Initiating and interfering with silencing of transposons

Higher eukaryotic genomes, particularly plant genomes, are littered with transposons and their derived fragments. Although highly abundant, the vast majority of these mobile genetic elements are not expressed as host genomes have evolved silencing mechanisms to neutralize the inherent mutagenic potential of transposon activity. The I2ST project aimed at bringing new insights into how transposons have been so successful in colonizing host genomes, how they are kept under tight control and can be unleashed thereby contributing to genome plasticity and environmental adaptation.
We have reproduced the invasion of an Arabidopsis naïve genome by a new retrotransposon. We found that the new transposon increases its copy number until it reaches ~40-60 copies. Transcription of the transposon is then turned off as a consequence of small RNA-mediated DNA methylation. DNA methylation is an epigenetic mark commonly associated with silencing. Similar to variation in DNA sequence, variation in DNA methylation occurs in the wild and can impact gene and transposon expression. How distinct methylation states of genes and transposons, called epialleles, emerge, is not well understood. We found that combining identical genomes with different DNA methylation patterns in the same individual results in an epigenomic shock that is characterized by widespread changes in DNA methylation and gene expression. Many novel epialleles not found in the parents are formed at genes, while transposons often experience decreased DNA methylation associated transcriptional activation. Our work provides a scenario for the rapid and broad-scale emergence of epigenetic variation and may have implications to transposon dynamics within populations.
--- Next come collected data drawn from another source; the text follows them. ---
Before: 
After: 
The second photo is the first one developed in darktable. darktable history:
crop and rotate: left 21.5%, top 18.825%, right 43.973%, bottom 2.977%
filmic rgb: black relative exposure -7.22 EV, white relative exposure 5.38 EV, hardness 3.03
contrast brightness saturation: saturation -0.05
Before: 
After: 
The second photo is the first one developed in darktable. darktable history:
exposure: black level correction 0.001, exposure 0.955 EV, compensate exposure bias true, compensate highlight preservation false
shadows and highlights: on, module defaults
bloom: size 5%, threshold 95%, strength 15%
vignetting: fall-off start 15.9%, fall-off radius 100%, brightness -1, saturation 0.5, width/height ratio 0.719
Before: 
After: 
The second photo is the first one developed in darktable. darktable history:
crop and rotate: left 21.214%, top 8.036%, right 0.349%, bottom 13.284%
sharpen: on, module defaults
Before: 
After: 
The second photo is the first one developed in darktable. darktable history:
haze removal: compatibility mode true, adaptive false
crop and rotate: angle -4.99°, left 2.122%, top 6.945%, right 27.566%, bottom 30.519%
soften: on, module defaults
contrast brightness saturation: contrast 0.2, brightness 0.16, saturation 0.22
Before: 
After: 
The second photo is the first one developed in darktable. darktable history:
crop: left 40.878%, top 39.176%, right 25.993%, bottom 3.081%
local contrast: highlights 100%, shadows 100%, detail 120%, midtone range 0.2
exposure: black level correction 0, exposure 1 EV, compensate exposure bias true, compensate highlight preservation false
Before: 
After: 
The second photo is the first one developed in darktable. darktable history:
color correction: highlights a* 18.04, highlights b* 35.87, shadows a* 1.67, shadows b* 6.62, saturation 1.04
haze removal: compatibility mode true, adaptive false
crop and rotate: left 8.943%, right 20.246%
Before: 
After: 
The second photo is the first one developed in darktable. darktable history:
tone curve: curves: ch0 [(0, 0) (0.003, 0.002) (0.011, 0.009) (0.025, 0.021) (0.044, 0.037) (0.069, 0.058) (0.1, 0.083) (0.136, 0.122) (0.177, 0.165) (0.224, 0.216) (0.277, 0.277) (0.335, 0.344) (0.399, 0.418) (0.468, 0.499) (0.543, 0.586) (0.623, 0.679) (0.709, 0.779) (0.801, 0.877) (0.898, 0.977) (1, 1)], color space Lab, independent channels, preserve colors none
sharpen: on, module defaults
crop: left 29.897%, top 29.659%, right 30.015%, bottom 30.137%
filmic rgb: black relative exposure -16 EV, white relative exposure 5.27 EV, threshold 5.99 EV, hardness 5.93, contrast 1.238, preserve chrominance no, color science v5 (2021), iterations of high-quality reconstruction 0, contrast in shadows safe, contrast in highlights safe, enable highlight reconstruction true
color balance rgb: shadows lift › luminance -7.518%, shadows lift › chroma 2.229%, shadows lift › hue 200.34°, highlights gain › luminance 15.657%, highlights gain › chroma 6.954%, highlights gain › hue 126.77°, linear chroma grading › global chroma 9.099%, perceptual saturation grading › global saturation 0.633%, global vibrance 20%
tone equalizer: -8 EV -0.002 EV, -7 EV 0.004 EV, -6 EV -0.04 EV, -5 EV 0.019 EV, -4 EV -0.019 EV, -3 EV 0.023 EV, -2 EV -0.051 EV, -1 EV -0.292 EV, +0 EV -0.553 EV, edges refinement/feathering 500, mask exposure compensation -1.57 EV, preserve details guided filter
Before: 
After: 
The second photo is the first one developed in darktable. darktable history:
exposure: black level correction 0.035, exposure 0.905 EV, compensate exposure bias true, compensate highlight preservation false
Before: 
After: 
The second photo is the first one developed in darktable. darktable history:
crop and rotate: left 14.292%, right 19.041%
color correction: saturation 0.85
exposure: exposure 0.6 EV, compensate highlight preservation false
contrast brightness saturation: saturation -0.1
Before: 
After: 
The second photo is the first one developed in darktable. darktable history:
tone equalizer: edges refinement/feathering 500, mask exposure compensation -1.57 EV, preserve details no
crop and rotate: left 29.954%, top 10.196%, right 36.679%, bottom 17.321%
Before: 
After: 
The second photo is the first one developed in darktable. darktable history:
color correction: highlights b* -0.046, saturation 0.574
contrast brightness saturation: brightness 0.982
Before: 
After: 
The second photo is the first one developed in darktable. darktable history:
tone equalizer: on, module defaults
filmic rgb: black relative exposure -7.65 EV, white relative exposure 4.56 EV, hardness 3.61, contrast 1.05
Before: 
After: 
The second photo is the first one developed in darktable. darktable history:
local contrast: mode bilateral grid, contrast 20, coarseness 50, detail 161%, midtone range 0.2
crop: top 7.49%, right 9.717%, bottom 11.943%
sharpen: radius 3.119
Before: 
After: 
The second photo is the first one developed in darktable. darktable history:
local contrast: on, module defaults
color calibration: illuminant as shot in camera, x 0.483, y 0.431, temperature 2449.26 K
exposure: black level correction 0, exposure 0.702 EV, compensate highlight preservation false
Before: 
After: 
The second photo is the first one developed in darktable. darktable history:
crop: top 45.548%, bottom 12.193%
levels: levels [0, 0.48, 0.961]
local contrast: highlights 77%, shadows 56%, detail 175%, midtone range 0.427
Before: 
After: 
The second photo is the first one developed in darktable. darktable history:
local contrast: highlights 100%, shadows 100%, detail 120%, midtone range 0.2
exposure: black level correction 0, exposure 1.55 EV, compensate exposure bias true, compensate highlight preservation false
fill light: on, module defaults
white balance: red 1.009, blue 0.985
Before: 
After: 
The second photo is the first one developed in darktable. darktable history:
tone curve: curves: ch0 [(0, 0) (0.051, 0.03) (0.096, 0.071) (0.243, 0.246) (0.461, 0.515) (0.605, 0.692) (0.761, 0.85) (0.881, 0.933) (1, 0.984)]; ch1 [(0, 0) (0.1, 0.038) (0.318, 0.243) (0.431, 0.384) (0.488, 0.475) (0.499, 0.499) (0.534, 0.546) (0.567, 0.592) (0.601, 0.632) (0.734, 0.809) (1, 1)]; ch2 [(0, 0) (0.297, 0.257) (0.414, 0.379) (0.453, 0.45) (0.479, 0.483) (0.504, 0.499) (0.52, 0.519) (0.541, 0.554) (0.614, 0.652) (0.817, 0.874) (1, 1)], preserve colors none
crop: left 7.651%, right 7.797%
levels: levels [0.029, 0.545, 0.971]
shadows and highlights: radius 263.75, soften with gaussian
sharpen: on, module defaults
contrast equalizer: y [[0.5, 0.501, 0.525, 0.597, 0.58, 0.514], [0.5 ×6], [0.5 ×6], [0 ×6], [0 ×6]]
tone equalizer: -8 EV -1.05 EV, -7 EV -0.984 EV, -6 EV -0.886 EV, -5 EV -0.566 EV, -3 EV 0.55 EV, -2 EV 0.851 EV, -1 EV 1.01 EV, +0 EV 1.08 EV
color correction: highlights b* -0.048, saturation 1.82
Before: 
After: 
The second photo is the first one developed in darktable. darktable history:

Screening a mutant population for silencing defective mutants, we revealed a new role for the MAIN and MAIL1 genes in maintaining transposon silencing. The MAIN and MAIL1 proteins act in complex and enforce silencing independently of DNA methylation. We found that these two factors define a previously unknown silencing pathway. These two proteins contain transposase-derived domains suggesting that transposon-derived genes have been co-opted during plant evolution to control transposon silencing. We also isolated a strong mutant of the polymerase epsilon in which silencing of heterochromatic transposons is drastically alleviated. Our work reveals that the DNA polymerase epsilon plays a crucial role in maintaining both structure and function of heterochromatin.
There were some examples indicating that transposons’ expression is under environmental influence. We found that a heat stress could induce transitory and widespread transcriptional activation of transposons independently of changes in repressive epigenetic marks, and we identified several genes required for this process.
Together, these results provide new insight into transposon silencing dynamics and open new avenues for future research in this field.